An hour or so later, the bunker was sealed. The chancellor and her professor had been to vote, and were now eating a quiet dinner, just the two of them.
‘It seems that Mr Karlsson won’t influence the German democratic process after all,’ said the professor.
‘Well, the polling stations don’t close for another hour. He still has time,’ said Chancellor Merkel.
‘No one is perfect, especially not me,’ Allan apologized.
Meitkini and Sabine had called him into the camp office and asked him to explain a deposit of eighty thousand euros from Germany into the camp’s account. Allan explained that he had kindly asked Chancellor Merkel for aid equalling the cost of the soil he had purchased. And that in her genuine benevolence she had granted it.
‘But isn’t eighty thousand ten times more than the soil cost?’ Sabine asked.
‘Yes, so I’ve understood. There are so terribly many zeros in the Kenyan currency that I must have been completely flummoxed.’
‘Are you telling the truth now, Allan?’ Sabine asked sternly. ‘You can’t just go around cheating the Chancellor of Germany out of money.’
At that moment, Julius entered the room. He heard the last bit. ‘Why not?’ he said. ‘What’s going on?’
Margot Wallström had not yet lost her job, and much suggested that things would stay that way. But that didn’t stop her being in a state of inner turmoil.
The Nazi in Rosengård, whom Allan Karlsson had promised to keep alive, had indirectly taken his own life during a confrontation with the police near Copenhagen’s international airport a few hours later. One couldn’t blame Karlsson for that. Or could one? After all, the entire airport circus had started when he (or whoever was driving) had parked his hearse on the pavement outside the main entrance to the departures hall. Anyone should understand what that could lead to.
The minister for foreign affairs had made sure to stay abreast of the police’s supplementary work. And now the investigation was complete. With the help of security cameras and general piecing together, it was clear that Sabine Jonsson was the main suspect in the crime. Karlsson and Jonsson might potentially be defined as accessories, but since the somewhat lazy prosecutor had been satisfied with the criminal charge of ‘parking in a no-parking zone’, there was nothing to slap the two men with. Sabine Jonsson, however, could expect to receive a fine of seven thousand Danish kroner.
In any case, it felt like a good thing that the trio had left the country. How it felt that the Nazi had departed this earth was something the minister tried not to think about. In her position, you didn’t wish death upon others.

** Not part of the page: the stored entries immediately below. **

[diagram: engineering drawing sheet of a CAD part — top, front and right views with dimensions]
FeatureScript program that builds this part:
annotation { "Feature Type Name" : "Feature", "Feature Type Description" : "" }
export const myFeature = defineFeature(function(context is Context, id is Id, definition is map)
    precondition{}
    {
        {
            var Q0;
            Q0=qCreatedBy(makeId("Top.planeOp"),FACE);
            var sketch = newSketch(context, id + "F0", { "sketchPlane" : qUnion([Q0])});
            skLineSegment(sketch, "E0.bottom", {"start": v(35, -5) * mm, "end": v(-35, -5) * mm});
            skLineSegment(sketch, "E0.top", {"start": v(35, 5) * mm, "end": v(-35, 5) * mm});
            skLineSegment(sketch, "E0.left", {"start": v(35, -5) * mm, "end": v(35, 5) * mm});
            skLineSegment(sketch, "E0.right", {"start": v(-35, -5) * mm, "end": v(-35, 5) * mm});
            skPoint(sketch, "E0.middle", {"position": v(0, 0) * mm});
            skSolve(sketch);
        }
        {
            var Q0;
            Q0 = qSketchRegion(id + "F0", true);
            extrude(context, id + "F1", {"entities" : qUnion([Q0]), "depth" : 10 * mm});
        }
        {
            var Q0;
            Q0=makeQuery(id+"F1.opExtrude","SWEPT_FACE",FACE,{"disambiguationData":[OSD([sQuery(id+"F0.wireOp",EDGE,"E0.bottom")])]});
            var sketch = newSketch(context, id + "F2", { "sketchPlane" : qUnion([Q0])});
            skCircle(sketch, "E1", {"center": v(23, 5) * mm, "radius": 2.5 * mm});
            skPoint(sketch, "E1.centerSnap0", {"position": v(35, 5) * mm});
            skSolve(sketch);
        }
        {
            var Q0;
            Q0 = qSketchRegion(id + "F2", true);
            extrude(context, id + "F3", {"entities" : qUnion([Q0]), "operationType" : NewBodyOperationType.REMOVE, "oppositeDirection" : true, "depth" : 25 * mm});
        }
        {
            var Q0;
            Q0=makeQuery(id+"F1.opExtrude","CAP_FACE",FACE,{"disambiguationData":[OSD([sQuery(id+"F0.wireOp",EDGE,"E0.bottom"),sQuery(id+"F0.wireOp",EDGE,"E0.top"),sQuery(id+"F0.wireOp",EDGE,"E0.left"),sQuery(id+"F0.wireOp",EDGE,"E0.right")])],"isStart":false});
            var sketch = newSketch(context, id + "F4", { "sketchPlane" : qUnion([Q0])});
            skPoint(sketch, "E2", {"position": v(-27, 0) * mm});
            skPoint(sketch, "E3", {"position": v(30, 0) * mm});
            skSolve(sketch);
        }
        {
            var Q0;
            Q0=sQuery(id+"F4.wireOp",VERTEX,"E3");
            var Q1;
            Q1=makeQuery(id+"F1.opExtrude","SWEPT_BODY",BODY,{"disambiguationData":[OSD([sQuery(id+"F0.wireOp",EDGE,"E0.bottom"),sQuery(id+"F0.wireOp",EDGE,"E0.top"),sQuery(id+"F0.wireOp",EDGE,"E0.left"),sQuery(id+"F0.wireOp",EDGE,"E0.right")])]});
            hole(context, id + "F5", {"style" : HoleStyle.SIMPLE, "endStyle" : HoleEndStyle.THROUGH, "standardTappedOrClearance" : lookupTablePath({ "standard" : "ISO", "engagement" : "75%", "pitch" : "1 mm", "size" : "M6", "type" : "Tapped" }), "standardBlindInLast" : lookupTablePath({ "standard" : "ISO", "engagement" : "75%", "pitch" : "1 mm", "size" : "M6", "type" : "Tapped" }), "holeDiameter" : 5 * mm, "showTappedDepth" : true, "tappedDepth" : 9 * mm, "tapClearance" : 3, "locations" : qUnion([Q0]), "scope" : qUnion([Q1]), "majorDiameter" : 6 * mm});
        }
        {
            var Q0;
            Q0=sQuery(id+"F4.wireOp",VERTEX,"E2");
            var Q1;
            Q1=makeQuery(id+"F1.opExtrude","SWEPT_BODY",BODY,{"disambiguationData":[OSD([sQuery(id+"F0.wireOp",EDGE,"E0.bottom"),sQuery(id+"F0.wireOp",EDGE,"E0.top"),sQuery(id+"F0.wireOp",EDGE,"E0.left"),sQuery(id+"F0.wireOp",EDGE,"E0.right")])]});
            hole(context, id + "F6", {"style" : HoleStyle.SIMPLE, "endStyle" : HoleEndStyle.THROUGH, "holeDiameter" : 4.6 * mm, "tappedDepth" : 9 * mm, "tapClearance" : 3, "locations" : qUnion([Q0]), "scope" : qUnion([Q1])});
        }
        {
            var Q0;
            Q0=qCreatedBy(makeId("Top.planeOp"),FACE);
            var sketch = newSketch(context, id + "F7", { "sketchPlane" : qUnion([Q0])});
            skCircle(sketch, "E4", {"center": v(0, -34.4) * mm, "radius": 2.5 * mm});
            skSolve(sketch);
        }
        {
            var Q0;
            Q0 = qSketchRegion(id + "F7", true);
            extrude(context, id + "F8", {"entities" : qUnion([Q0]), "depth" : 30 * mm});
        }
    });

She was on her way to see the prime minister for an analysis of the result of the previous day’s parliamentary election in Germany. This meant that Karlsson wouldn’t haunt her for at least a few hours, and that, if anything, felt good.
* * *
‘Hi, Margot, have a seat,’ said Prime Minister Löfven.
Both agreed that the German election results were not as positive as one might have hoped. At the last second, the ultra-right had won increased support even as the Social Democrats didn’t deliver at all – both facts were worrying.
Margot Wallström’s analysis of why the outcome was worse for the sensible powers than one might have expected and hoped was very down-to-earth: Hurricane Irma’s advance in the days leading up to the election. It had laid waste to Puerto Rico and appeared for quite some time to pose a deadly threat to Florida. During this week of drama, Donald Trump hadn’t uttered a single new stupid remark. What was more, the media had other things to focus on than his previous and typically ongoing idiocy. For a limited time – but a crucial one, for the German election – he didn’t appear to be the clear opposite to Angela Merkel he de facto was. The general public had a good, but short, memory. When Trump temporarily wasn’t seen as a guarantee of a less secure world, Merkel lost important percentage points that were then plucked up by the president’s cousins on the far right.